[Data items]
= = = =
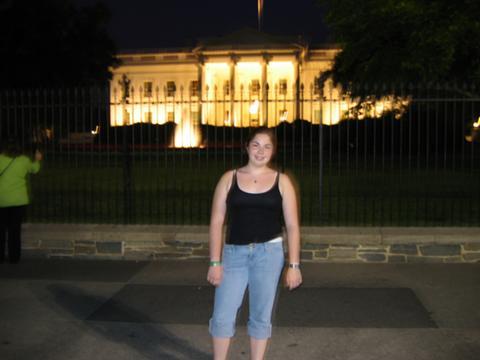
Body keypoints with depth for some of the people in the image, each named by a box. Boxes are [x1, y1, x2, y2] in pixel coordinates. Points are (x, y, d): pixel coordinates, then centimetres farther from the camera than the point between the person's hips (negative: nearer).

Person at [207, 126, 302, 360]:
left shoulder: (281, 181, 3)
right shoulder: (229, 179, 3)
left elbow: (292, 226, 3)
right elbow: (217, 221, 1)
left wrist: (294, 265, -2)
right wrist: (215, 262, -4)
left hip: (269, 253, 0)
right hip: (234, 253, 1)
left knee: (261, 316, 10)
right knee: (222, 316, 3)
= = = =
What is needed is an exact copy of every record above, minus the images.

Body keypoints with depth for some of the people in the image, each named by a box. Boxes are [x1, y1, x2, y2] in pixel coordinates. Points are (x, y, d): pixel coordinates, then centimetres farther from the camera than the point between the person's hips (negative: nearer).

Person at [207, 126, 302, 360]:
left shoulder: (281, 181, 3)
right shoulder: (229, 179, 3)
left elbow: (292, 226, 3)
right elbow: (217, 221, 1)
left wrist: (294, 265, -2)
right wrist: (215, 262, -4)
left hip: (269, 253, 0)
right hip: (234, 253, 1)
left knee: (261, 316, 10)
right knee: (222, 316, 3)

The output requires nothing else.